Gertrude helped herself to a slice. She baked her own bread. It was of a more solid construction than the baker’s loaves, filled up more space in the belly, but she never said no to a slice of the baker’s bread.
‘How many rooms have they got over at the hotel, Mum?’
‘Six or more, and they’ve got those sleep-outs the family use in summer,’ Gertrude replied, mouth full.
‘I don’t know where he thinks we’re going to fit everyone.’
‘He’s not expecting all of them to come up here, is he?’
‘They’d travel a week to watch a Duckworth dog fight,’ Amber said.
‘The town won’t see anyone go short of a —’ Gertrude closed her mouth as Norman returned to the doorway.
‘Have you seen my spectacles, Amber?’
‘You took them off before you tried to lift her,’ she said. He flinched, requiring no reminder of that awful moment. ‘Did you look on the shelf down there?’
He glanced in the direction of down there, but didn’t want to go there, so he stood on in the doorway, lost, lonely, his eyes indecently exposed.
‘How many of your folk are likely to make the trip?’ Gertrude said.
‘Two have passed,’ he said.
‘Three now,’ Amber said. ‘Which leaves twelve. Three unmarried. Nine couples, not counting his cousins — and there’s umpteen of them.’
‘Where did your mum fit in?’
He turned to run, aware that he and his mother had never fitted anywhere, then the meaning of Gertrude’s question became apparent. His jowls trembled as he lifted his chin. ‘She was the eighth born,’ he said. ‘The middle man, and not one lost in childhood.’

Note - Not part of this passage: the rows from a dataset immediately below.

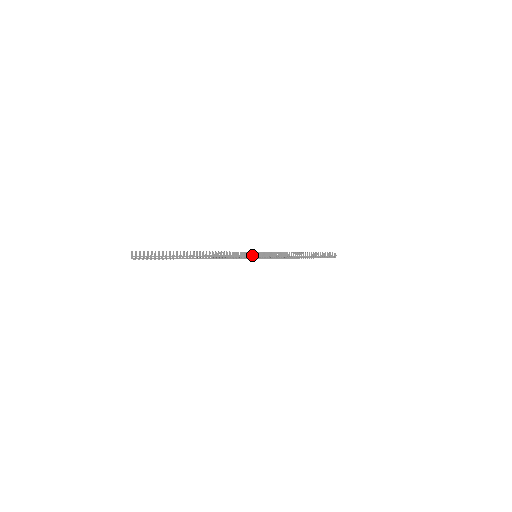
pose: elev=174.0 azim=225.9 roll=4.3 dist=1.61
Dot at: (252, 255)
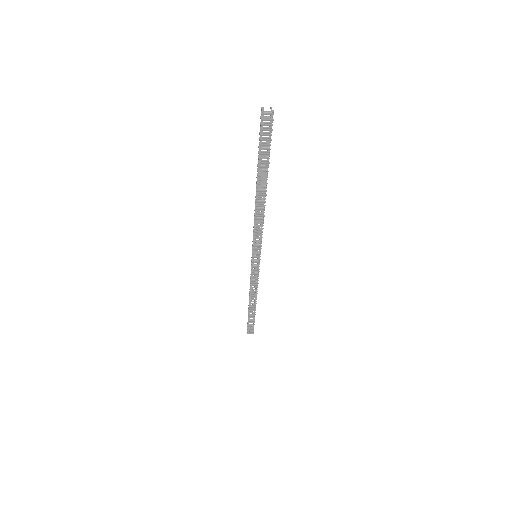
Dot at: (261, 248)
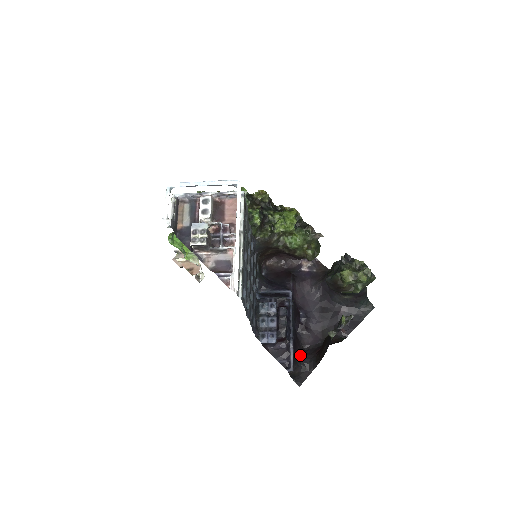
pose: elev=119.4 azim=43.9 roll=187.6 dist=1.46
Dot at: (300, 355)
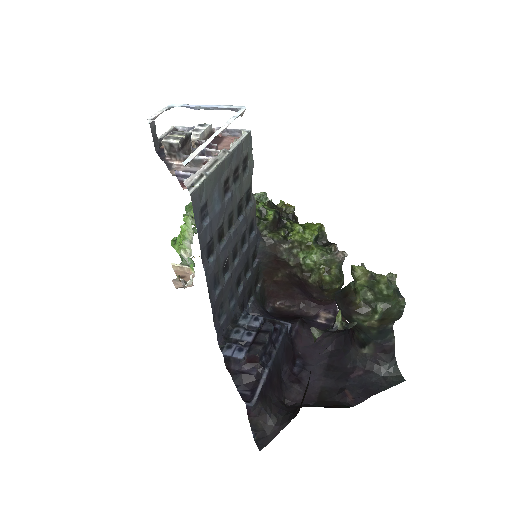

He flinched again, his eyes daring a glance at the bulge beneath Amber’s apron, then he was away, down the gravelled path to the lavatory near hidden by shrubbery at the bottom of the garden. His world a blur without his spectacles, his bladder could not force him back to that place; his need to see could.
Gertrude was eating a second slice of baker’s bread when Moe Kelly, Ogden, Vern and George Macdonald arrived to move Cecelia to Moe’s cellar. It took time — time enough for the dishes to be washed, the table cleared, time enough for Maisy to bring Sissy home screaming blue murder. Sissy hadn’t appreciated her forced removal from her mother.
Gertrude left them to it and walked out front, hoping to catch Vern on his way home. Her main concern when she’d driven in this morning had been for Amber, but her daughter was sitting in the parlour now, relating her morning to her friend. Gertrude’s afternoon would be better spent in giving her hair a hot olive oil treatment then a damn good wash. Every hair on her head felt as if it was trying to crawl away.